One assignment that left a big mark on me was covering a Buddhist monk in Fukushima, who was fighting radiation left by the nuclear disaster on March 11, 2011, by planting sunflowers in the summer and removing radioactive dirt in the winter. He taught me that no matter how harsh reality is, there is hope as long as we act upon it.

Covering the tsunami in Banda Ache was my first foreign assignment as a photographer. I was embedded with the U.S. army and was very nervous about covering such a big event. I photographed a boy being rescued by a U.S. soldier, and a colleague told me about a month later that the boy’s father was reunited with his son after seeing my photo in a newspaper. When I learnt that, I understood how our jobs could make a real positive impact on people’s lives.

I love illustrating people’s characteristics through their daily lives. I enjoy learning about another person’s world, values and culture.

Who do I have in mind when I take pictures? People who are curious and care about the world.

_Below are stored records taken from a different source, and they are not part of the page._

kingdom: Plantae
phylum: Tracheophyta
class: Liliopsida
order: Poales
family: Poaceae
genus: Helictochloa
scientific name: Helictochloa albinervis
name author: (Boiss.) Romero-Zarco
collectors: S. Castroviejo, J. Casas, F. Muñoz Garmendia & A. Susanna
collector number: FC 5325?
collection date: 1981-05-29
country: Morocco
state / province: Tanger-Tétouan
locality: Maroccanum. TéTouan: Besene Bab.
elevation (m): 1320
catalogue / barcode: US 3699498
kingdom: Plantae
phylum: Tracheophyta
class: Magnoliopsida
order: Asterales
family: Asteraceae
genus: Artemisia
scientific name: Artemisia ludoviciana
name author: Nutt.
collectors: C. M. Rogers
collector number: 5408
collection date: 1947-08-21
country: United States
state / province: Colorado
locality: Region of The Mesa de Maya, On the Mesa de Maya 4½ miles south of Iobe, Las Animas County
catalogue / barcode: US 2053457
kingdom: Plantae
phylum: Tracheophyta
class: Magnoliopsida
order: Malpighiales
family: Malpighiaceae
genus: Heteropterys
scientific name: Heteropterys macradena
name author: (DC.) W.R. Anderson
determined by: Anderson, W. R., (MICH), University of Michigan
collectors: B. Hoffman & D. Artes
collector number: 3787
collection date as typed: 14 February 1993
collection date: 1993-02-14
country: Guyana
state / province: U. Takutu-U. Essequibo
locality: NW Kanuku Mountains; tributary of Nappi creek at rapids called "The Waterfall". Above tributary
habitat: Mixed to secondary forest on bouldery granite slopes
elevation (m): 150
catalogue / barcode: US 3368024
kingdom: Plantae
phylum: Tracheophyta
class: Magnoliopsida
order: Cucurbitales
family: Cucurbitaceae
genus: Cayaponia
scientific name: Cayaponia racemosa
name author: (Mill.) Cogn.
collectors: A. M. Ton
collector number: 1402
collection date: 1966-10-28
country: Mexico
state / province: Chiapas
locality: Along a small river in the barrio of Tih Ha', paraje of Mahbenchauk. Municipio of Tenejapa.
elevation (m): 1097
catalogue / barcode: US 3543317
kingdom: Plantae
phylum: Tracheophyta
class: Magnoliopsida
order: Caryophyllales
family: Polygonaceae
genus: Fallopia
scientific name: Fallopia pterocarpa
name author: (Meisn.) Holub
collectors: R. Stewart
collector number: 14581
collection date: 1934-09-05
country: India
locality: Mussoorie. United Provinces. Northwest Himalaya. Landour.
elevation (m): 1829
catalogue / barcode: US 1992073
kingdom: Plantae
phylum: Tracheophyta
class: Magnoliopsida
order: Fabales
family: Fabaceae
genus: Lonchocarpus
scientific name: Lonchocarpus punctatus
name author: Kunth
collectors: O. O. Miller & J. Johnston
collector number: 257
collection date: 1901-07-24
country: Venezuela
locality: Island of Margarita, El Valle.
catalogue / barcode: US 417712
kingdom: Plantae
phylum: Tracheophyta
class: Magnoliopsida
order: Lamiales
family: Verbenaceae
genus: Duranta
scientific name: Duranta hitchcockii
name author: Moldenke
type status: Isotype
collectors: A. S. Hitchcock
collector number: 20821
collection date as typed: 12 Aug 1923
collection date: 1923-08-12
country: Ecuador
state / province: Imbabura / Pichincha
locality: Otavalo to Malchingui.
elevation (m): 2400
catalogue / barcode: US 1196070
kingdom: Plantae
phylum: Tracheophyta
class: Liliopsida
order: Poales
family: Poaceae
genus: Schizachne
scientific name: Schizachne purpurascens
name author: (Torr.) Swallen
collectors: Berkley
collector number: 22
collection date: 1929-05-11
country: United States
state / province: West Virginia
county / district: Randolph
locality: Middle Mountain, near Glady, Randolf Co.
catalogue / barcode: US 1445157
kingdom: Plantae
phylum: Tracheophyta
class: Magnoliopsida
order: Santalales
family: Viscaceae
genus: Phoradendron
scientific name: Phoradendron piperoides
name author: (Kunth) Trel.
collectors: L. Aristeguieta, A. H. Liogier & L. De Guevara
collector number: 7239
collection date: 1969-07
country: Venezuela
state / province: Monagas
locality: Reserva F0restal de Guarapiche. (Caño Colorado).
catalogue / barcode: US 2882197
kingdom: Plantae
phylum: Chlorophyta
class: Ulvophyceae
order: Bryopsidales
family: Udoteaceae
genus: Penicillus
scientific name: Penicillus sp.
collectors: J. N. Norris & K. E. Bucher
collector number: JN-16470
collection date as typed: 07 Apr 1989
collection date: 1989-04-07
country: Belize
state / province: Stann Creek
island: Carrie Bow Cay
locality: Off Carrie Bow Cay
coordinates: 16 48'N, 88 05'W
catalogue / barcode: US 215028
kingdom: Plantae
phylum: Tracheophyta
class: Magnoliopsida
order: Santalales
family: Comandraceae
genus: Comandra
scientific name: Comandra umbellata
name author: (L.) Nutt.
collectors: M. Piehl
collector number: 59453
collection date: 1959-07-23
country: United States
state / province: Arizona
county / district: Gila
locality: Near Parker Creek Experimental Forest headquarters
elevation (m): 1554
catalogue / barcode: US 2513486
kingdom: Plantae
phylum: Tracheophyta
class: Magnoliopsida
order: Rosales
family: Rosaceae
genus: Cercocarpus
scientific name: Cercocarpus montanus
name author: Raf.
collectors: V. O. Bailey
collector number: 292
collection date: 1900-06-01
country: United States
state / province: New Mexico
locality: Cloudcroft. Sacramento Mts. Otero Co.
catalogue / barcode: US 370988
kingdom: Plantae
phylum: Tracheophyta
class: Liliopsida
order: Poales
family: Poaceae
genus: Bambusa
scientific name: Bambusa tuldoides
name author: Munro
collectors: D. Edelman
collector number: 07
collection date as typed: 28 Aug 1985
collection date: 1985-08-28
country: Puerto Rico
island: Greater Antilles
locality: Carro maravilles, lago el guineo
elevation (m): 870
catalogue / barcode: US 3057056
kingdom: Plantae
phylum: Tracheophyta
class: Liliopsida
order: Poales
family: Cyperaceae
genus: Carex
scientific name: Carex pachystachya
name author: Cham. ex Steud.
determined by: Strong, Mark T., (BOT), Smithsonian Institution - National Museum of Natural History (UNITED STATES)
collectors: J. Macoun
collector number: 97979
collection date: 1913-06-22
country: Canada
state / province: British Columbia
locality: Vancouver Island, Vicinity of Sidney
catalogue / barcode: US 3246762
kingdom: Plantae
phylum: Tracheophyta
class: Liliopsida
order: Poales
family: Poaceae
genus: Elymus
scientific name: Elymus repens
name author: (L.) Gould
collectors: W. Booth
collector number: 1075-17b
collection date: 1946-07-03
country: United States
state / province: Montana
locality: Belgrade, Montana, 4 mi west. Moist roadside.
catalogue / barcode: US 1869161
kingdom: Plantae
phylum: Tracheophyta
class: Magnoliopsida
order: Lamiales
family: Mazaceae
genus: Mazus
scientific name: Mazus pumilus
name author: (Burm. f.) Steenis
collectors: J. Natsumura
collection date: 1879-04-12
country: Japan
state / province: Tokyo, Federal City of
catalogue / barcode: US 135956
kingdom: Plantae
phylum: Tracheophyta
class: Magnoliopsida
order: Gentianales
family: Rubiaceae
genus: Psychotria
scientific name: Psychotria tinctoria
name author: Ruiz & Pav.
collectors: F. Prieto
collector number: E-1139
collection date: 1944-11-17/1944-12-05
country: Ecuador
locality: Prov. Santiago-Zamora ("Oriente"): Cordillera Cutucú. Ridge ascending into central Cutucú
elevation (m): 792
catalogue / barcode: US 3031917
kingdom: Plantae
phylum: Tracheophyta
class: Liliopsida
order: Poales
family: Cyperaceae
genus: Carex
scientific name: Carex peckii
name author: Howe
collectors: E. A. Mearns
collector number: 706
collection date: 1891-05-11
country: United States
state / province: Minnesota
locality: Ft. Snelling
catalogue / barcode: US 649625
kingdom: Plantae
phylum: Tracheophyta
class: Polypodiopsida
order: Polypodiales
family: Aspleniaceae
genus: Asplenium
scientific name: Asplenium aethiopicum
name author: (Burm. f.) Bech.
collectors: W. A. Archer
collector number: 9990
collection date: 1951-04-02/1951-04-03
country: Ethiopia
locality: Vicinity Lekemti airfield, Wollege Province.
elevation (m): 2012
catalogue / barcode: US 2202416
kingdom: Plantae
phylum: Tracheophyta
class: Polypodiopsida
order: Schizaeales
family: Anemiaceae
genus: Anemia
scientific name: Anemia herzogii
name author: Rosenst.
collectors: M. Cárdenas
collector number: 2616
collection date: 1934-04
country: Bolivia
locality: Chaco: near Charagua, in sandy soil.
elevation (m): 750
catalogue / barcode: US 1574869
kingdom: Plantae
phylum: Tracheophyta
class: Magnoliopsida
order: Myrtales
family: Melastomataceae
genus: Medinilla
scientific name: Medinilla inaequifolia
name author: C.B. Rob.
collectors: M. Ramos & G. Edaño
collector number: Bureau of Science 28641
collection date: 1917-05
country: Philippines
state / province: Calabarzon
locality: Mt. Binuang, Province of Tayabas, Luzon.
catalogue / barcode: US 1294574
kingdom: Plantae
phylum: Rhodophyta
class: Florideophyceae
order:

My biggest lesson has been never say no. When I was told to cover the daily life of a Toyota factory worker at a time when Toyota was experiencing a global recall on its vehicles, I frankly thought that would be impossible. However, after talking to (or being ignored by) about 15 Toyota workers coming out of the factory after work, we ran into one man who spoke frankly about what he thought of the company and, surprisingly, he allowed me to spend three days with his family.

I respect the people who have allowed me to take their photos, even though there might have been no benefit to them from being photographed. For instance, a fisherman who lost his wife, mother, house and everything he cherished and worked hard for all his life in the Fukushima disaster, allowed me to take his photo. I respect his capacity to share his experience, even at times of despair, and his strength to look on the bright side.

Being a photographer at Reuters has given me many special tickets to meet amazing people and experience the world first hand. I’d like to take this opportunity to thank everyone whom I was able to meet through photography. I feel very thankful for the experiences, but even more, I hope that I have helped make the world a better place.

Behind the Scenes

. HIGASHI-MATSUSHIMA, Japan. Reuters/Mark Chisolm
Yuriko Nakao walks through debris while covering the aftermath of the earthquake and tsunami in Higashi-Matsushima, northern Japan.